If rewards were not consistently based on any data available to the agent, not even history, but not random, then there is no way to learn how to predict or optimise rewards.
Similarly for state transitions, if they bear no relation to any information known about the environment, current state or history, but are not random, then there is no way to learn about the non-randomness, and no kind of agent could generate a meaningful policy to take advantage of knowledge about the system, because the knowledge available is not relevant. However, if the current state still influenced what rewards were available to which actions, then a contextual bandit approach might work (plus a supervised learning approach could predict currently available rewards).
When the information about rewards or state transitions is not directly available, but can be inferred or guessed at least partially from history or context, then you can model this as a POMDP.
One common scenario you can face is that you have available some observations about the environment, but are not sure how to construct a state description that has the Markov property.
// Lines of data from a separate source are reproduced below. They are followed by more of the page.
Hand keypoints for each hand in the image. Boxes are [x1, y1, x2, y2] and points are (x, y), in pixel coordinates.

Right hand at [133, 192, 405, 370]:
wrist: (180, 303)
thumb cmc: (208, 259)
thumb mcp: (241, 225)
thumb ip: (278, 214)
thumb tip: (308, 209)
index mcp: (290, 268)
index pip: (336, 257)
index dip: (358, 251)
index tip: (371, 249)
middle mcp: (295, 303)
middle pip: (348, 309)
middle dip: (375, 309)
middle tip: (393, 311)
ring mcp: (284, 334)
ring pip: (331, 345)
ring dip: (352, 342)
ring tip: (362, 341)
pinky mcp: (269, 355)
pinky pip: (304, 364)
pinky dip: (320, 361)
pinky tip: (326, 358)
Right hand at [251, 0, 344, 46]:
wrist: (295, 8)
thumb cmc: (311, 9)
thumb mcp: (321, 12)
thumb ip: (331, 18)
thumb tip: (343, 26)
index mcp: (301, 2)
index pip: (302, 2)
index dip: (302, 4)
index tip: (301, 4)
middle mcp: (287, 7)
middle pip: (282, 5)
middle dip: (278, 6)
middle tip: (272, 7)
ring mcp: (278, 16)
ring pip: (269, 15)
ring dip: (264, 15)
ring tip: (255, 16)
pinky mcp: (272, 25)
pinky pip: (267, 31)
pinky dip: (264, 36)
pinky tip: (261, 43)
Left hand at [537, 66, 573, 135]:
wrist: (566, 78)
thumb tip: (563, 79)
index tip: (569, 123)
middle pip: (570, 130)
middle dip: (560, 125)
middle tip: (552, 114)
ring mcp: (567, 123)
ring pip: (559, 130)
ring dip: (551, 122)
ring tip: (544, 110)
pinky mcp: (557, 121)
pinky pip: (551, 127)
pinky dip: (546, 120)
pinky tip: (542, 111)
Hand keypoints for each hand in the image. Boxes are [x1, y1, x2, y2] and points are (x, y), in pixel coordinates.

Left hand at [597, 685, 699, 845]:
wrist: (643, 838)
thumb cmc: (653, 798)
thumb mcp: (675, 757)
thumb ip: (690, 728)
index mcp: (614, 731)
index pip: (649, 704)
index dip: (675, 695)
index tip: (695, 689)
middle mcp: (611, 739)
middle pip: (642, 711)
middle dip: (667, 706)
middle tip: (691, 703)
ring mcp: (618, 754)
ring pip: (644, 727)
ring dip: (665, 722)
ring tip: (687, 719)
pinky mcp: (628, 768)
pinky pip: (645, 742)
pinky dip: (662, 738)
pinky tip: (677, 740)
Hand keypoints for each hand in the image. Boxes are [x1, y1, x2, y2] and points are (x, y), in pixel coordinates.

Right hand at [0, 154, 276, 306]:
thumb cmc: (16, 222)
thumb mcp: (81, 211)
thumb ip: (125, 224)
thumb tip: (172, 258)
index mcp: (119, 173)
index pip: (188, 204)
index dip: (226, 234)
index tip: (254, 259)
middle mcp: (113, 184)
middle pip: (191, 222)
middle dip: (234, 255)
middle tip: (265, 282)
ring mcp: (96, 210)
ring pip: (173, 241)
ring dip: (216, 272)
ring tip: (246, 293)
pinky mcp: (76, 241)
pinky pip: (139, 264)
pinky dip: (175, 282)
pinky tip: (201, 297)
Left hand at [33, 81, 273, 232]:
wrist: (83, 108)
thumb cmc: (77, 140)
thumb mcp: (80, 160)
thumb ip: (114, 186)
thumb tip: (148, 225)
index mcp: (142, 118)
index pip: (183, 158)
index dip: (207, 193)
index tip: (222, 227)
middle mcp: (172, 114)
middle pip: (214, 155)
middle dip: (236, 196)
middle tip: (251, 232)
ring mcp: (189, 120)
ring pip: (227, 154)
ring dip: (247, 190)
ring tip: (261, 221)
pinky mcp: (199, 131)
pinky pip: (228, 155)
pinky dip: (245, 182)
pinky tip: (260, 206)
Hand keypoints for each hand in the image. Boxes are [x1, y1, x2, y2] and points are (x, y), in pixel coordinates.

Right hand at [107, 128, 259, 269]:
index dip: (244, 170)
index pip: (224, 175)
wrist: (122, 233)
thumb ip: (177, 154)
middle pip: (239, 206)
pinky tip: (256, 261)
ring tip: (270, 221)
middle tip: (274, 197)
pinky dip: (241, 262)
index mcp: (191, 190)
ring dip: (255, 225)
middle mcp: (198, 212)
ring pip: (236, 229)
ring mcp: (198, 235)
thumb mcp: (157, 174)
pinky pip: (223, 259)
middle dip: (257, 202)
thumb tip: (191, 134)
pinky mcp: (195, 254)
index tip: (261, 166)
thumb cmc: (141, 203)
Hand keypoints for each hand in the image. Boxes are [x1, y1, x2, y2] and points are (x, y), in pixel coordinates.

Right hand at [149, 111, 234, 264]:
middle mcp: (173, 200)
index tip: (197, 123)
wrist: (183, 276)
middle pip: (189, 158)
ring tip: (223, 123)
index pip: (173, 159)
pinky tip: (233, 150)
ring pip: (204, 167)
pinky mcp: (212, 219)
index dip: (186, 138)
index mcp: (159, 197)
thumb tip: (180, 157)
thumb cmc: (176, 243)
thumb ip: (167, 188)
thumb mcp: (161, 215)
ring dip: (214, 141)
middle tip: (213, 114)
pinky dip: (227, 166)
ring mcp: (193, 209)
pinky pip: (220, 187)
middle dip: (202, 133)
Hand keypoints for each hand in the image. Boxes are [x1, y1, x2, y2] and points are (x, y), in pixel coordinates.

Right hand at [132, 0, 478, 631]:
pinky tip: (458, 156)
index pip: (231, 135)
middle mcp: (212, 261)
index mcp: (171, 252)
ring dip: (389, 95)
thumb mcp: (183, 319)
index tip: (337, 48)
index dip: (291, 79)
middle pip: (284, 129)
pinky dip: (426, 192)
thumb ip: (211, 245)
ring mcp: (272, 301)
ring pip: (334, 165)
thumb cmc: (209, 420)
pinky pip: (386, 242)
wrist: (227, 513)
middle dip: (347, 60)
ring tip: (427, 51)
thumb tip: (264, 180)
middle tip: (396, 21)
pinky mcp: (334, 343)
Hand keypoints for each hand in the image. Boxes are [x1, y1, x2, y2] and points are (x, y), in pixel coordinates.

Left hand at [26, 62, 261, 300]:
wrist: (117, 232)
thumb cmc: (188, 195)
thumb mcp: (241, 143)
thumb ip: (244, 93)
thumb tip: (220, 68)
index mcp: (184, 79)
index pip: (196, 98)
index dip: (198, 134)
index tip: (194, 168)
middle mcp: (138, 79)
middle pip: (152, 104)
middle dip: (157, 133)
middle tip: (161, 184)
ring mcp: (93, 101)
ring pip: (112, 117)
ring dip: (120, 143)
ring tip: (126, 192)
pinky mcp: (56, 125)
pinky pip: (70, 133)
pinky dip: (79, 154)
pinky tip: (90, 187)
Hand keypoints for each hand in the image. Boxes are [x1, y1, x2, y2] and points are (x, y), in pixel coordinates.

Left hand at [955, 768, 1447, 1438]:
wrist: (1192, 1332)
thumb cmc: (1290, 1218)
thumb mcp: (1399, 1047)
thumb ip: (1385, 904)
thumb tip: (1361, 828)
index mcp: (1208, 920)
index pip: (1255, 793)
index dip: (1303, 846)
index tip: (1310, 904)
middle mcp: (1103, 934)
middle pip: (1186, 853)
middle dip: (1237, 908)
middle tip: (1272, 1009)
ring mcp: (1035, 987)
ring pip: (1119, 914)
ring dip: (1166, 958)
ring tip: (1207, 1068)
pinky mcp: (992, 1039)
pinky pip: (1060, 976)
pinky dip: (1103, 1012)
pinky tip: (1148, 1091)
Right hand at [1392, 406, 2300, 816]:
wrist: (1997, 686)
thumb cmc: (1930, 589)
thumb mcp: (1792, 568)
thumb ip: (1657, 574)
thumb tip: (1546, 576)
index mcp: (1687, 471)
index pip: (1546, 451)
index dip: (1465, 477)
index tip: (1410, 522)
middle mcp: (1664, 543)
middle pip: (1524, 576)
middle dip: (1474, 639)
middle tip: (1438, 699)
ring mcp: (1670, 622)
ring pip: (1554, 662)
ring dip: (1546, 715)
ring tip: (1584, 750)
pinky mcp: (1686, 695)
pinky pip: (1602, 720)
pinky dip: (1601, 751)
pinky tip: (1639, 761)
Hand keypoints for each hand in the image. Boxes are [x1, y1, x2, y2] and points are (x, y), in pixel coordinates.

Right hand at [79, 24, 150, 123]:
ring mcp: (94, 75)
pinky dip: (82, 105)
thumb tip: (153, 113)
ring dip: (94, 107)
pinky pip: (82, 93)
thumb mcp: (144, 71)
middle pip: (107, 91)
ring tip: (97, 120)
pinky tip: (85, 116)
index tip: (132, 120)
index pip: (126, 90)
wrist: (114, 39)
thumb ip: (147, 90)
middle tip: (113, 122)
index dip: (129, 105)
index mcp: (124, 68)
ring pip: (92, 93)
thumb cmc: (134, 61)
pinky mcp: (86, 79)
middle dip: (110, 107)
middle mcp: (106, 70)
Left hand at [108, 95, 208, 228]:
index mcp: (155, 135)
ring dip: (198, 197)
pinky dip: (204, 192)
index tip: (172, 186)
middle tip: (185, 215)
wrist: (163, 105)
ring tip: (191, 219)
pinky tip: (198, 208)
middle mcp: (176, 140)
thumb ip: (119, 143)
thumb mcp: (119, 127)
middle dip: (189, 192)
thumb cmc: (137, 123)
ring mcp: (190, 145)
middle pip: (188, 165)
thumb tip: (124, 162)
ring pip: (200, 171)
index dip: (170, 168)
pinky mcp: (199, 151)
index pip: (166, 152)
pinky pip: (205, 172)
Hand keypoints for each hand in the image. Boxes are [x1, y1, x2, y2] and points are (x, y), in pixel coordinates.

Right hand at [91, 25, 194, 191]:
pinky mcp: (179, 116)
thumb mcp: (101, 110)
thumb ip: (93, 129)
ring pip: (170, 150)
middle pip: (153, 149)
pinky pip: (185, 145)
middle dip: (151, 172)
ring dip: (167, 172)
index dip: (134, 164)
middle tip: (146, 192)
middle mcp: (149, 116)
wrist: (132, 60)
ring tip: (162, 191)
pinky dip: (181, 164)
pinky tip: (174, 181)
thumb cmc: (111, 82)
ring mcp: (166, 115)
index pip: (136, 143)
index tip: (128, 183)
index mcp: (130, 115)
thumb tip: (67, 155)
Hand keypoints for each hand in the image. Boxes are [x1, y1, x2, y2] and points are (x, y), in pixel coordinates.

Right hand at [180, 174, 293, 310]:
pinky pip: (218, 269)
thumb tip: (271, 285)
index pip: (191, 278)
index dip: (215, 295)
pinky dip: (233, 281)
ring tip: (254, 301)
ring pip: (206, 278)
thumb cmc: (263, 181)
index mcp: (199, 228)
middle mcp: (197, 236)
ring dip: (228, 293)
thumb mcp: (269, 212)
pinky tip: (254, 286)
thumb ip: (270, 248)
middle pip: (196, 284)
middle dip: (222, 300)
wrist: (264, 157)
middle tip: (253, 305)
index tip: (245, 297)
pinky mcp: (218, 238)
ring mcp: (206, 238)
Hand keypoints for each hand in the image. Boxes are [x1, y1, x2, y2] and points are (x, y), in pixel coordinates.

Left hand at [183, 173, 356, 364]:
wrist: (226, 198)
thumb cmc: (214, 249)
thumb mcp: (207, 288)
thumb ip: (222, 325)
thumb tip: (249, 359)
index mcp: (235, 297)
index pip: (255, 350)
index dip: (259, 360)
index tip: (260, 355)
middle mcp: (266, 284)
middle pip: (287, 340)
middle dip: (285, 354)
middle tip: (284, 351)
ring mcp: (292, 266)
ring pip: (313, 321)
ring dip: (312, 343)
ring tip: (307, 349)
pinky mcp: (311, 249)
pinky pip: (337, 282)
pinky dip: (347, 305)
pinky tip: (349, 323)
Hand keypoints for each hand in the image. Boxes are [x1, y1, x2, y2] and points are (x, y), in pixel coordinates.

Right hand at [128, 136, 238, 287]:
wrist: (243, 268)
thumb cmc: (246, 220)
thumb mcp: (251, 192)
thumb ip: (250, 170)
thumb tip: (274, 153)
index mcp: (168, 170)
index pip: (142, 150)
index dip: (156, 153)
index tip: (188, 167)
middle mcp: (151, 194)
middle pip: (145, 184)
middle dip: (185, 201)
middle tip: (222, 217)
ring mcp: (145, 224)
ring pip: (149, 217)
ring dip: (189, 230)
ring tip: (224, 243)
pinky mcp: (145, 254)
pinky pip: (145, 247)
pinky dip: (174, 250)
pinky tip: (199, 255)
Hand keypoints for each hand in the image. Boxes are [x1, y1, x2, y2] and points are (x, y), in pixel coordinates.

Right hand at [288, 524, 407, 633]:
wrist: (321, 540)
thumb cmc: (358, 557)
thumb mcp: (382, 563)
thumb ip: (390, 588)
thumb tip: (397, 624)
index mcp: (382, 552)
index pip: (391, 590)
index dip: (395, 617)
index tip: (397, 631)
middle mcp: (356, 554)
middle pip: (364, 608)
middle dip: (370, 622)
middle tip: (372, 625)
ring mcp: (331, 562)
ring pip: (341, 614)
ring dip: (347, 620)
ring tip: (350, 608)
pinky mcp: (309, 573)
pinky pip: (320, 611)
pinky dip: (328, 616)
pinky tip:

The velocity of an object might be such a detail, when your observations only give you positions. Technically a POMDP and this observation/state mismatch are the same basic issue, if you decided arbitrarily that your observation was the state.
When faced with this mismatch between easily-available observations and a state description based on history that would be more useful, you can either try to engineer useful features, or you can turn to learning models that will infer them. That is where using RNNs can come in useful as part of RL, and they can help with both observation to state mapping and also inferring more complex hidden state variables in POMDPs. Use of hidden markov models to model a "belief state" that augments the observed state is similar to the latter use of RNNs.